J’aurais aimé que M. Hanotaux s’en tînt à cette conclusion. Je goûte moins, je l’avoue, les pages dans lesquelles il essaye de ramener toutes nos vicissitudes politiques au mélange des trois races dont le sang coule dans nos veines : Gaulois, Romains, Germains. Les premiers représenteraient le principe fédératif qui renaît dans la féodalité ; les seconds le principe militaire qui triomphe avec la monarchie, tandis que le principe libéral moderne sortirait en droite ligne des forêts de la Germanie. Ces paradoxes de conversation déparent un ouvrage aussi solide.

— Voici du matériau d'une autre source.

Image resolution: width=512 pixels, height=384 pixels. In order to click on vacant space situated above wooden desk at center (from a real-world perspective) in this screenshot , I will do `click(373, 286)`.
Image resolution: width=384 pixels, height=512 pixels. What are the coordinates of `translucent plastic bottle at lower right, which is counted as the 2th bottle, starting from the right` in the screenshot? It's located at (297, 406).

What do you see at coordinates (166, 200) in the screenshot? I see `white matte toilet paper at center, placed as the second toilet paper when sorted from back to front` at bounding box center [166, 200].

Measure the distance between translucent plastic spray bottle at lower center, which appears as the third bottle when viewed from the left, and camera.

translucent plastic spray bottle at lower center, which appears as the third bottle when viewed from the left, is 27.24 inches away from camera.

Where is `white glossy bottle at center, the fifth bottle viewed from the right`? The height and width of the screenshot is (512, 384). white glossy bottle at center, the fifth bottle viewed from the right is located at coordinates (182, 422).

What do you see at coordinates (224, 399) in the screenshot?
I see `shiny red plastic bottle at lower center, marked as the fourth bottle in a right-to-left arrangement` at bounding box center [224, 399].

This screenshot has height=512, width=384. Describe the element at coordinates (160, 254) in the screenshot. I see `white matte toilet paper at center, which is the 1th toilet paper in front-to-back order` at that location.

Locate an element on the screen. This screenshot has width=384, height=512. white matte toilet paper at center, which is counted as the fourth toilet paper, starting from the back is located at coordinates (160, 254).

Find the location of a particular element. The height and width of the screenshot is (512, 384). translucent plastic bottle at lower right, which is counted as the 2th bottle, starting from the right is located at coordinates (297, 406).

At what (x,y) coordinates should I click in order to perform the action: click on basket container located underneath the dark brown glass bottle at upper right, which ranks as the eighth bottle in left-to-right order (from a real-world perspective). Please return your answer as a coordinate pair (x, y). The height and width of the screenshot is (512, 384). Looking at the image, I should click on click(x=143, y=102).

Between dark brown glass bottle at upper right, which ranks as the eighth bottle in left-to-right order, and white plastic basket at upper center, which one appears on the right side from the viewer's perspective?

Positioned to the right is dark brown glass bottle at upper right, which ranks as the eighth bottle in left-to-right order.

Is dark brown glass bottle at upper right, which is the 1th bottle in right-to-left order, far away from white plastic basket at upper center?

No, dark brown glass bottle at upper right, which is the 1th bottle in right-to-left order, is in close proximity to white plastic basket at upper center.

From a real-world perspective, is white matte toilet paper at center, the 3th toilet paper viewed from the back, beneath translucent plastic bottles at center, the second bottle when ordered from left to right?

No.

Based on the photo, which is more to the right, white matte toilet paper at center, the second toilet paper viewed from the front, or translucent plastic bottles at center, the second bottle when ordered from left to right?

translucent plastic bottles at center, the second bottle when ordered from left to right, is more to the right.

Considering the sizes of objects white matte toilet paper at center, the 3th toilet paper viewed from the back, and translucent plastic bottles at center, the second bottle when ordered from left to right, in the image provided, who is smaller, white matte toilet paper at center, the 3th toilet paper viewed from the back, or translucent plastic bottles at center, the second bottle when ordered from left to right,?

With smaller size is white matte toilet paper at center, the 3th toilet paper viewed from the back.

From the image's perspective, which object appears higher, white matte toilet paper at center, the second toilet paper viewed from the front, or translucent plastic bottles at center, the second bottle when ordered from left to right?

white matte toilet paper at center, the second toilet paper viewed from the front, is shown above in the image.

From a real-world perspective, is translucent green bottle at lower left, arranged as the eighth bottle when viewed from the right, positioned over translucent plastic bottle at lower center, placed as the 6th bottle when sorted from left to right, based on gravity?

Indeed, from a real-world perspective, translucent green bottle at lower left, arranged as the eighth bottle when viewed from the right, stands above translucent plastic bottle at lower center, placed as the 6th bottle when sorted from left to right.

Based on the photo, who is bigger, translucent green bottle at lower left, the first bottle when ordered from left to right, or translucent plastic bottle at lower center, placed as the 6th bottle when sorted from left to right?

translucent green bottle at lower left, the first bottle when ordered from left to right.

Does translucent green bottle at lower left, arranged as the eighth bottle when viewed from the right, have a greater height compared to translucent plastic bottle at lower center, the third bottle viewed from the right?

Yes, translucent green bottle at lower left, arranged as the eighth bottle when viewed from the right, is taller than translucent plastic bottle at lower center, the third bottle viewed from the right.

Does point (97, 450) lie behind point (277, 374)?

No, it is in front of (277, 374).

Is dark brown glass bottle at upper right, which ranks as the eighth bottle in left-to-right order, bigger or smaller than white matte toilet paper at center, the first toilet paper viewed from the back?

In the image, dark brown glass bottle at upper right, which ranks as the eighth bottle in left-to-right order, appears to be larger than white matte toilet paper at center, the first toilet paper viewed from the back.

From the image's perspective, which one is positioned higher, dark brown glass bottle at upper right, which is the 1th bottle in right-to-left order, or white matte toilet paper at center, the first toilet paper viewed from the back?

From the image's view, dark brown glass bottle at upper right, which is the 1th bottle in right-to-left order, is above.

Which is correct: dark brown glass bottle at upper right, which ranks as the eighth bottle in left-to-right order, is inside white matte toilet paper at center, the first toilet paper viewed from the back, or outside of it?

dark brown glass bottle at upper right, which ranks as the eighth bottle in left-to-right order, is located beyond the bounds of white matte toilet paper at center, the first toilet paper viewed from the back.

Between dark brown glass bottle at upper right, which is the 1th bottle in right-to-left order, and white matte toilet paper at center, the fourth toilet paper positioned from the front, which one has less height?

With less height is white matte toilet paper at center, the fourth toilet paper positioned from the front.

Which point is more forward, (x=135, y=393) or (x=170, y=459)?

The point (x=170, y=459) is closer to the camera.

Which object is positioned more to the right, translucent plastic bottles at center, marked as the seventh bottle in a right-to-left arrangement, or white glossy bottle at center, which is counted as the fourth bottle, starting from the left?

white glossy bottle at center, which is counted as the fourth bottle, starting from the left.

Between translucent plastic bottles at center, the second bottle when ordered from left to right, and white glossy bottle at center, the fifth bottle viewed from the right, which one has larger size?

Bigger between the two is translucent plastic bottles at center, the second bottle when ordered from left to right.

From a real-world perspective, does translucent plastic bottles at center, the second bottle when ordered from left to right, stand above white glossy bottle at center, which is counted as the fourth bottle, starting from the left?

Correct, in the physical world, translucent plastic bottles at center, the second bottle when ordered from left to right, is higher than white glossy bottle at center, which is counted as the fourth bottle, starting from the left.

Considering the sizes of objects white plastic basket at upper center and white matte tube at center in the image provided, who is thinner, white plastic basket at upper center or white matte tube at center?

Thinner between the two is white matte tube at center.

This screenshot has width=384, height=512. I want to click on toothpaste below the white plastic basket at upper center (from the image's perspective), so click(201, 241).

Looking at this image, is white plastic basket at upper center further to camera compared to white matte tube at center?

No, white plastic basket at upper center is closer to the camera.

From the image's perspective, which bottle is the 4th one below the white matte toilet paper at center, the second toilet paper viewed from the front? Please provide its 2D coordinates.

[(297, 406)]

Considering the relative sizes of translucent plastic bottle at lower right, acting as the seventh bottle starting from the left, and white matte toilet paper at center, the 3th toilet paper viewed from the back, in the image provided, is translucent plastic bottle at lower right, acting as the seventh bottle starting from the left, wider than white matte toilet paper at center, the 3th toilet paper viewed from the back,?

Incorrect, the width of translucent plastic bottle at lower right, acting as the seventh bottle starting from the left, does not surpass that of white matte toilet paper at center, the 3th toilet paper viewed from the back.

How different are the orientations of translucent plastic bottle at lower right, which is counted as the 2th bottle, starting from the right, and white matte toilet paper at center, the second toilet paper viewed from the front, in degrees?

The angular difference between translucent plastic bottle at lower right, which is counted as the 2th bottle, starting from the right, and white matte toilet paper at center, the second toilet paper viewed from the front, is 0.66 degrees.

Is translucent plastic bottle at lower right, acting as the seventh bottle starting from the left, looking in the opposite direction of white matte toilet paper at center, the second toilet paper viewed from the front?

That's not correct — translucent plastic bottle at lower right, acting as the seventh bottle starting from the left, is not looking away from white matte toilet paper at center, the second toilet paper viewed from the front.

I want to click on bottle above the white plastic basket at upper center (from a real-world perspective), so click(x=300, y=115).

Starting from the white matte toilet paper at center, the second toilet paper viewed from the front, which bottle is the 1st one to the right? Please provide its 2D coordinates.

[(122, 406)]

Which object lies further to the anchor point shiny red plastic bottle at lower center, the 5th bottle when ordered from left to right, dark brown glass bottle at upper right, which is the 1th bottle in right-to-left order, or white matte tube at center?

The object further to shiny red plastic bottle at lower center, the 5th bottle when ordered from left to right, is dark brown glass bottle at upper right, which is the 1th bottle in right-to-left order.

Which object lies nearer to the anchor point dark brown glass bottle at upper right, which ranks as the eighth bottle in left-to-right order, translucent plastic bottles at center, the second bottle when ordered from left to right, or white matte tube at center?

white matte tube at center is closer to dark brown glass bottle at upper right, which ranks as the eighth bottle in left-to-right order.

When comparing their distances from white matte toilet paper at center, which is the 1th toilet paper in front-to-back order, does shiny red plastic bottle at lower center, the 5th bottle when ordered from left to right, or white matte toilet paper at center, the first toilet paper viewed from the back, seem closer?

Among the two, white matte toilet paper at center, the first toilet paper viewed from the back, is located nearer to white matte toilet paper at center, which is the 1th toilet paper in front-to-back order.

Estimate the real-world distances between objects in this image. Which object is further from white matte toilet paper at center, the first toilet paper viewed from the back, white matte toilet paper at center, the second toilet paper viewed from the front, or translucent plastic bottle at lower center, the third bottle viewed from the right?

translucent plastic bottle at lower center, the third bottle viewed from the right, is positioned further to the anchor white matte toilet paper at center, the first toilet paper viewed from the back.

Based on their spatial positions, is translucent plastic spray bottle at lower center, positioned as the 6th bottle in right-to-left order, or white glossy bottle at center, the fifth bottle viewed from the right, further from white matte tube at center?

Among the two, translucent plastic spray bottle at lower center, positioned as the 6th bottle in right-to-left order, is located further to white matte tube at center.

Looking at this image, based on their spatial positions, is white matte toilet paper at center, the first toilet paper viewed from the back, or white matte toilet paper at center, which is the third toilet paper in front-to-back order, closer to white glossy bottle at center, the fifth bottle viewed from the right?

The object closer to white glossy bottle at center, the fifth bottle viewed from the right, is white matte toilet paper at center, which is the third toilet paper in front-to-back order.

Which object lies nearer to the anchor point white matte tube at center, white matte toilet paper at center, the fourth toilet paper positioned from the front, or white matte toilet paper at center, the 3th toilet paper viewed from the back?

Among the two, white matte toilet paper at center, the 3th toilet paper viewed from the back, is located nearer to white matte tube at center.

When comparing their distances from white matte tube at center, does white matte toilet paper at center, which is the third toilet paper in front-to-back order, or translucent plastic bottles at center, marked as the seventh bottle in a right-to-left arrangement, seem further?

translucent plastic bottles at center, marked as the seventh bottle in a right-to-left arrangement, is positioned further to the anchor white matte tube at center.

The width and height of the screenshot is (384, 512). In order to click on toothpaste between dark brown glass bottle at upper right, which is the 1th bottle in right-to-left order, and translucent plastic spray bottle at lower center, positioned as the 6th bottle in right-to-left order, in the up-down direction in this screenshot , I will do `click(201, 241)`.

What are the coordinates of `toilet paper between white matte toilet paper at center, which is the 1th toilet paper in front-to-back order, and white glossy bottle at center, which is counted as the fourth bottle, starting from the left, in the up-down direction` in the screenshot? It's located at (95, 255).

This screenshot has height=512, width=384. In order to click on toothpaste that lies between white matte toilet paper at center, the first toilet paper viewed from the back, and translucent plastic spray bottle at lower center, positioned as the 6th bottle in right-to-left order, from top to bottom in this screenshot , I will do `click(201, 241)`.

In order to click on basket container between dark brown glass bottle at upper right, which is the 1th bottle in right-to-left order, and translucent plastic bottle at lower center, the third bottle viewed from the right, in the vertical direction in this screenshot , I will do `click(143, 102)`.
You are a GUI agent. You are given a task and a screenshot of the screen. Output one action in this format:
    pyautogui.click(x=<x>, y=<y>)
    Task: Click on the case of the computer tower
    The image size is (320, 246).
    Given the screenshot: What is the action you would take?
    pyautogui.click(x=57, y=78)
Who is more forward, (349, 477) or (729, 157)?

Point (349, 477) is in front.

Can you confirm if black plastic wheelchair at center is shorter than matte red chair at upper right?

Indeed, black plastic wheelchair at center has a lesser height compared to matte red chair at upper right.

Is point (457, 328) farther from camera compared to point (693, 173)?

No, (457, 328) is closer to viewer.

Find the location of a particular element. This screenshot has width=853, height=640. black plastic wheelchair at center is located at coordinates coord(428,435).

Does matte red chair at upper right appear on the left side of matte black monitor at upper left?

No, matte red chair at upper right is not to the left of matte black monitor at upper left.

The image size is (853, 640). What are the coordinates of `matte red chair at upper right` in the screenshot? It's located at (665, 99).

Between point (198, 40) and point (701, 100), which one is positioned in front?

Déjà, dans le chapitre II, M. Hanotaux s’était laissé séduire par ce qu’on peut appeler la fausse symétrie des idées. Il nous enseignait que la lenteur de notre histoire provient « du dualisme latent qui est dans le pays, dans la race ; » et dès lors, tout devient dualisme : « Nord et midi, continent et côte, aristocratie et démocratie, fédéralisme et unité, » et un peu plus loin « duel séculaire de l’élément romain et de l’élément germanique. » Ce sont là des réminiscences de cette philosophie flottante que nos derniers maîtres ont trop encouragée. Elle me paraît plus fâcheuse que l’ancienne doctrine, laquelle, sans doute, pouvait se tromper, mais au moins disait ses raisons. Mais quand on me parle de l’influence du sang, quand on allègue « les poitrines plus larges et les convictions plus fortes » des peuples germains, apparemment pour les opposer aux poitrines étroites et aux convictions molles des Fabius, des Paul-Émile et des Marc-Aurèle, je confesse que je n’y suis pins. « C’est un argument, disait Tocqueville, que je n’admettrai jamais qu’à la dernière extrémité et quand il ne me restera absolument rien à dire. » On se refuse à croire que le tempérament libéral consiste à parler tous à la fois autour d’une table « où saigne la viande de bœuf et où coule la bière. » Les contemporains de Périclès se passaient de ces stimulans. La liberté n’est pas un problème d’alimentation.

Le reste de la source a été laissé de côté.